La población indígena en Argentina fue sistemáticamente negada y excluida a lo largo de la historia del país1. Durante la época de la colonización, y especialmente con la serie de campañas militares llevadas a cabo, se produjo el exterminio de una gran parte de los pueblos indígenas2. Por la usurpación de sus territorios a partir del siglo XIX y el despojo de sus tierras y recursos, los indígenas fueron condenados a vivir en situaciones de extrema pobreza, lo que derivó en otras formas de exclusión social3.
El Estado reconoce en la actualidad la existencia de al menos 955 mil personas pertenecientes a más de treinta pueblos originarios, aunque admite que se trata de un “subregistro”. La academia acuerda que son muchos más. Estudios científicos determinaron que el 56 por ciento de la población tiene en su genética algún rastro indígena. Aún así, un discurso recurrente se refiere a los pueblos originarios como un hecho del pasado y no como una cultura que está viva y presente en la actualidad4.
Entre los pueblos reconocidos por el Estado, están los Atacama, Ava Guaraní, Aymara, Comechingón, Chané, Charrúa, Chorote, Chulupí, Diaguita-Calchaquí, Guaraní, Huarpe, Kolla, Lule, Mapuche, Mbyá Guaraní, Mocoví, Omaguaca, Ocloya, Pampa, Pilagá, Rankulche, Quechua, Querandí, Sanavirón, Selknam (Onas), Tapiete, Tehuelche, Tilián, Qom, Tonocoté, Tupí Guaraní, Vilela y Wichí, entre otros. Al mismo tiempo, nuevas comunidades transitan el camino del autoreconocimiento y se identifican pueblos que la historia oficial negó durante siglos. Uno de ellos: los Nivaclé.
A partir del V Centenario (1992), los pueblos indígenas del Continente experimentaron un proceso de reorganización y fortalecimiento. Argentina también fue parte de ese renacer. En las últimas dos décadas el país experimentó una profundización del extractivismo (megaminería, petróleo, forestales y agronegocios, entre otros) y de obras de infraestructura complementarias (represas, carreteras, gasoductos) que ubicó a pueblos originarios y campesinos como actores protagónicos en la defensa de los territorios y en la propuesta de otro modelo de desarrollo.
Dario Aranda
Periodista
Existe en Argentina una significativa distancia entre los derechos vigentes en leyes provinciales, nacionales y tratados internacionales de derechos humanos (Ver “Derechos”) y su efectiva aplicación. No obstante los avances en el reconocimiento jurídico de los derechos de los pueblos indígenas, la Argentina debe asumir su historia para poder transformar las prácticas que siguen reafirmando patrones de discriminación y exclusión.

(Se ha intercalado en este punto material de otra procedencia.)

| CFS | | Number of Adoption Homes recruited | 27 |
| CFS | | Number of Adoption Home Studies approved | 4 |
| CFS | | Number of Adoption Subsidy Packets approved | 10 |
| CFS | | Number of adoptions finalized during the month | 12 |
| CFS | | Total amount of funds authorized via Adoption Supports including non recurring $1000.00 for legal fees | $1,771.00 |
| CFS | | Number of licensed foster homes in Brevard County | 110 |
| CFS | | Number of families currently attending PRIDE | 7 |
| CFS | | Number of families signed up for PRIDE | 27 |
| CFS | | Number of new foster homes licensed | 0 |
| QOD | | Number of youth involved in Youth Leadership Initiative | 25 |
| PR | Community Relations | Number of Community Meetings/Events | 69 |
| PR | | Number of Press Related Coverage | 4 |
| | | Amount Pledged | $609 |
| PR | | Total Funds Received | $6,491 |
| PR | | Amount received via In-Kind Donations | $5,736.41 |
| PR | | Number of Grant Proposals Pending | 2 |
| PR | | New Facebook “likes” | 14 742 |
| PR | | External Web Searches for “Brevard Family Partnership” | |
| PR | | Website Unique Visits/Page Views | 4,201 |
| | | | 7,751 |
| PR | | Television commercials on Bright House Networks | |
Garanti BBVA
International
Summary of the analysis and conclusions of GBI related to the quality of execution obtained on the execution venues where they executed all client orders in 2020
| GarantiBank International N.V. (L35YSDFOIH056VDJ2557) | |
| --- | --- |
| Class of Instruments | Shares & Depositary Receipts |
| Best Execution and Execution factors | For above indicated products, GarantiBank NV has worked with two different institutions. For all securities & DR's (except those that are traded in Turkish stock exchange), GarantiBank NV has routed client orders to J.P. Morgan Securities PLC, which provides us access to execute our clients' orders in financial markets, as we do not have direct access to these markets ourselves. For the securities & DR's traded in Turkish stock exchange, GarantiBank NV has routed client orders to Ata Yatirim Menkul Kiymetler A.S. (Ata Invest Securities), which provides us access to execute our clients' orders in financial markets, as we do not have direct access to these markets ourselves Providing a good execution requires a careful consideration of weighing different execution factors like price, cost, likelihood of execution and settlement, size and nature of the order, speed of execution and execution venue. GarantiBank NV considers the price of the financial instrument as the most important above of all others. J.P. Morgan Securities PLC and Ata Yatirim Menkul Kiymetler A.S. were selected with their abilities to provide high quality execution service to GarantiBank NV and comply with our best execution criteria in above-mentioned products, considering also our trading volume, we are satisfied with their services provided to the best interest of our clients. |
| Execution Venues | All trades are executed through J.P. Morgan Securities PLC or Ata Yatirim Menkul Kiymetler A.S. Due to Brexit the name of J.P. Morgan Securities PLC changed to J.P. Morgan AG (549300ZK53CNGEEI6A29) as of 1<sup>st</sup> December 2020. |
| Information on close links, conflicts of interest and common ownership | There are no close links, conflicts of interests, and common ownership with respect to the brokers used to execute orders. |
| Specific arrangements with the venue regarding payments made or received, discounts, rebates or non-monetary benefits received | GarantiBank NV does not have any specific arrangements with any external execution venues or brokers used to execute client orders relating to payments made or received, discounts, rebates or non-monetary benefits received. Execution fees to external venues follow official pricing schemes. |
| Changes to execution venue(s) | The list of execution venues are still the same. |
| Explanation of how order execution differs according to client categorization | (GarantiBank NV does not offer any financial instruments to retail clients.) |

Tal como explica el Relator Especial sobre los derechos de los Pueblos Indígenas, James Anaya, si bien existe un número importante de leyes y programas nacionales y provinciales en materia indígena, “persiste una brecha significativa entre el marco normativo establecido en materia indígena y su implementación real”1. Sobre esta misma línea, la Secretaría de Derechos Humanos, dependiente del Ministerio de Justicia y Derechos Humanos de la Nación, señaló que “es mucho el camino que resta por recorrer en cuanto a las adecuaciones del marco jurídico y más aún en cuanto a la transformación de las prácticas en las instituciones públicas y en la cultura dominante, para alcanzar el reconocimiento y efectivo cumplimiento de los derechos de los pueblos originarios”2. La respuesta estatal continúa la violencia sistemática, la discriminación, la judicialización y la represión.
Tal como graficó Félix Díaz, autoridad de la comunidad qom Potae Napocna Navogoh, en un mensaje que interpela a toda la sociedad, “Los derechos humanos aún no llegaron a los pueblos indígenas”.
Doscientos casos son sólo un numero representativo de los conflictos presentes en Argentina en los que comunidades indígenas exigen el cumplimiento de sus derechos frente a gobiernos (municipales, provinciales, nacional), empresas (agropecuarias, mineras, petroleras, de turismo --entre otras--), y ante jueces y fiscales del Poder Judicial que desoyen las normativas vigentes. Todos los casos relevados han sido difundidos por las propias comunidades y organizaciones que acompañan. La información compartida es pública y propone ser un punto de partida para visibilizar los muchos casos que existen en el país.
El mapa es una herramienta colaborativa de diversas organizaciones, abierta, de actualización periódica y a disposición de todas las comunidades que lo requieran.